Trovata quasi decapitata, l’orrore degli abusi su un cane a Olbia

Un cane femmina con gravi ferite perché tenuto legato a Olbia.

Una nuova storia di maltrattamenti contro gli animali a Olbia, con un cane arrivato nel rifugio quasi decapitato da una corda. A testimoniale l’ennesimo sopruso sono i volontari della Lida, che hanno accolto Lilli, con il corpo martoriato dagli abusi.

La Lida di Olbia, mostrando un video, ha scioccato tutta la città per la crudeltà inferta al povero cane. Tutto è accaduto ieri, 3 dicembre, quando è stata trovata la cagnolina, chiamata Lilli, con profonde ferite al collo che hanno lacerato la carne sino all’osso. ”Le ferite profonde e infette, rivelano la carne viva, testimonianza di un passato di abusi e indifferenza disumana”, raccontano i volontari.

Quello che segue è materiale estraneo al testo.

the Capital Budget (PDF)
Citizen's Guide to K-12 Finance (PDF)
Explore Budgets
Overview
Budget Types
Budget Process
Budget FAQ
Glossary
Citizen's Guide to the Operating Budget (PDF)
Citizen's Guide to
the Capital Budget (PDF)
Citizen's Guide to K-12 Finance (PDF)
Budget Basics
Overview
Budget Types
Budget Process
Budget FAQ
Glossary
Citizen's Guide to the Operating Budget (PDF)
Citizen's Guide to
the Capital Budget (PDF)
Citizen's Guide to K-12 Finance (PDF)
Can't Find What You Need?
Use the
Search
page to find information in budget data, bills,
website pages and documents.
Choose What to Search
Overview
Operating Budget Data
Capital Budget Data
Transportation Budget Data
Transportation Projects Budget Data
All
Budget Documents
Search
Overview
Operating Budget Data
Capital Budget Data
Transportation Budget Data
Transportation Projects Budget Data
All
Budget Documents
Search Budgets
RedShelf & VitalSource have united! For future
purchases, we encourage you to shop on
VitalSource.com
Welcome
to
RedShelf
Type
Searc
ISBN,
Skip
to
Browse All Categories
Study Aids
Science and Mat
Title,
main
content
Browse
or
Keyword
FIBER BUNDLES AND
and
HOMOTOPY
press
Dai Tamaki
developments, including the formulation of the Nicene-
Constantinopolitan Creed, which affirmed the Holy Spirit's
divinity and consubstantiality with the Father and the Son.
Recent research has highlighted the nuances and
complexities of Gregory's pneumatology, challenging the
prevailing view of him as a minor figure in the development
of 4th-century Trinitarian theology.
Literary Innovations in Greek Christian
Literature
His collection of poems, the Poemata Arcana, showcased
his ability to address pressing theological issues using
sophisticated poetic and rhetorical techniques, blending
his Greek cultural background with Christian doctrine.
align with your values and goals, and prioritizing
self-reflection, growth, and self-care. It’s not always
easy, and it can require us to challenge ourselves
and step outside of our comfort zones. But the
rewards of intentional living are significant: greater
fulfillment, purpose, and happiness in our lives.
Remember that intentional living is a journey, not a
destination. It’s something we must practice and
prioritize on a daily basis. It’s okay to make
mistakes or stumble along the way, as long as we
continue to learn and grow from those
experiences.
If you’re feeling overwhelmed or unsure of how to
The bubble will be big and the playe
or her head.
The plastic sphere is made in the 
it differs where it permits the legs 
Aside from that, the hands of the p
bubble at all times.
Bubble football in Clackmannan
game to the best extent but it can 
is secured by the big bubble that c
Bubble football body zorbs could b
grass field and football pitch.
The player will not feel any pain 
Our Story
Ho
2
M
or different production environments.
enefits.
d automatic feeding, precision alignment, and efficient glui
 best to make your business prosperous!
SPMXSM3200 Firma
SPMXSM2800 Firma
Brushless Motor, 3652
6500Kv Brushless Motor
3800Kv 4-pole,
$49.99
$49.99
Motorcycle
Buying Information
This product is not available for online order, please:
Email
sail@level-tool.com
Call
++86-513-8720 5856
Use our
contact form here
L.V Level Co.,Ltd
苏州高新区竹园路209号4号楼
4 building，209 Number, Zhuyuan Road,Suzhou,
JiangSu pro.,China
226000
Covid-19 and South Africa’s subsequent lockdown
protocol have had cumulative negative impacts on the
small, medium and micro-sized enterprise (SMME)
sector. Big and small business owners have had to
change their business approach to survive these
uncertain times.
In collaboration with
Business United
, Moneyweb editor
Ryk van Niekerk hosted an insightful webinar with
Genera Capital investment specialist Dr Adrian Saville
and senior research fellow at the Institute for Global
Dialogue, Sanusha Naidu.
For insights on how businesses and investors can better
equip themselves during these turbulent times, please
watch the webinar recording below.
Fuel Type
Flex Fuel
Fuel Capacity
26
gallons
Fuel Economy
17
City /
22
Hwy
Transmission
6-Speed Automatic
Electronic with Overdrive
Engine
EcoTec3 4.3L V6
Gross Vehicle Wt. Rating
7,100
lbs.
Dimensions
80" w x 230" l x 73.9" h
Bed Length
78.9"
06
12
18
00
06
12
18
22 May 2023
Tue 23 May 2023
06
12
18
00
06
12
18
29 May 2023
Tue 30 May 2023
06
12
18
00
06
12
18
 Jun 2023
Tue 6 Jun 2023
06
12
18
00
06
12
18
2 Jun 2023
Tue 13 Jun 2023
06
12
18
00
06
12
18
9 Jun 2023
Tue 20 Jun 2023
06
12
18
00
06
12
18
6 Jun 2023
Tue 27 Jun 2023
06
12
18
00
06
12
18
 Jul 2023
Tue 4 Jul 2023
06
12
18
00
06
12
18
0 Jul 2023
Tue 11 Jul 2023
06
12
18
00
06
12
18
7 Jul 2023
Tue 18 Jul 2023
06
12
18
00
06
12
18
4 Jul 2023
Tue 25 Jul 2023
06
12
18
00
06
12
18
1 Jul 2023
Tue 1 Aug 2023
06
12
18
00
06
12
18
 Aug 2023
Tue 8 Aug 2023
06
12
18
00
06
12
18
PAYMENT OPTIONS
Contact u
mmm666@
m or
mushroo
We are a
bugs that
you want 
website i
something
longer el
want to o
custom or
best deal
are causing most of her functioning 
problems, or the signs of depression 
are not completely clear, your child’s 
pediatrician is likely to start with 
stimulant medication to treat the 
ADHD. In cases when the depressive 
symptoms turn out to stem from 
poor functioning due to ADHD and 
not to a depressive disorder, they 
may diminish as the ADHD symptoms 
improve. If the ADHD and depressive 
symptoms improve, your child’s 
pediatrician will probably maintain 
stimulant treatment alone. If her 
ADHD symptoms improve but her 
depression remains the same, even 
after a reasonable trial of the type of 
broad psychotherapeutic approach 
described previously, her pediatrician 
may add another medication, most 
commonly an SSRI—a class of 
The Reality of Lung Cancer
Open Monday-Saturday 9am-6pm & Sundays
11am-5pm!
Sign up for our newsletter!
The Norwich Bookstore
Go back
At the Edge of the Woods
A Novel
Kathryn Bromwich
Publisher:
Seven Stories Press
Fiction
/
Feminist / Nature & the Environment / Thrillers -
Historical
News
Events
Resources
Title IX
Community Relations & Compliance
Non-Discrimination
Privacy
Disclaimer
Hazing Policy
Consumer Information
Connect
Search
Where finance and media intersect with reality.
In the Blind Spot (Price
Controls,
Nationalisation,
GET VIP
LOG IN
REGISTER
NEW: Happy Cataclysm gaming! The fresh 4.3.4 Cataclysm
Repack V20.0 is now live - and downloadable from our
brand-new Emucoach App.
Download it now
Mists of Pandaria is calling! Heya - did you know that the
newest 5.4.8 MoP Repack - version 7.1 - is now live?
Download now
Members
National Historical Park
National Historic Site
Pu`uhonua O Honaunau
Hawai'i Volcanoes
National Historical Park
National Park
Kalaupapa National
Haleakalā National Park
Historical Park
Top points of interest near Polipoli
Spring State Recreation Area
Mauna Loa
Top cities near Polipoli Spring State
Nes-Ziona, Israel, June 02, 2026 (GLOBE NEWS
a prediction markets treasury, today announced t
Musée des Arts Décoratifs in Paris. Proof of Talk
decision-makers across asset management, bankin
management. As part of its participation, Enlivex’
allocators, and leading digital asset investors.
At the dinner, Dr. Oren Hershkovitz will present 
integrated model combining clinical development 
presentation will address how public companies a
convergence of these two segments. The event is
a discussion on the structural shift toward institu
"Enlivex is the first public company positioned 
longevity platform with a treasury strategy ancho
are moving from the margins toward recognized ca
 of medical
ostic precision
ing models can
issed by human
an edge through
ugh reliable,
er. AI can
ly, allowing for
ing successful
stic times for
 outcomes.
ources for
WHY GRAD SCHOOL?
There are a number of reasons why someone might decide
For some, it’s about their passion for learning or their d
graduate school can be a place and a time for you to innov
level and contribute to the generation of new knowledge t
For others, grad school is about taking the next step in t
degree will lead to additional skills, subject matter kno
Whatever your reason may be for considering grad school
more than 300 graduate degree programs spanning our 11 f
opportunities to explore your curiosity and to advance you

Dalle lesioni la cagnolina sembra essere stata maltrattata a lungo, tanto che i volontari del canile olbiese credono che ci sia qualcuno a conoscenza delle sue condizioni. ”La legge è chiara: tenere un animale legato è un crimine. Eppure in un mondo in cui i violenti la fanno da padroni, molte persone sorvolano su queste atrocità, spaventate dalle possibili ritorsioni. Questa è la triste realtà, chi maltratta gli animali è spesso un violento e chi ha il coraggio di riconoscere l’ingiustizia è messo a tacere con la paura”, dichiarano in un post pubblicato ieri sera.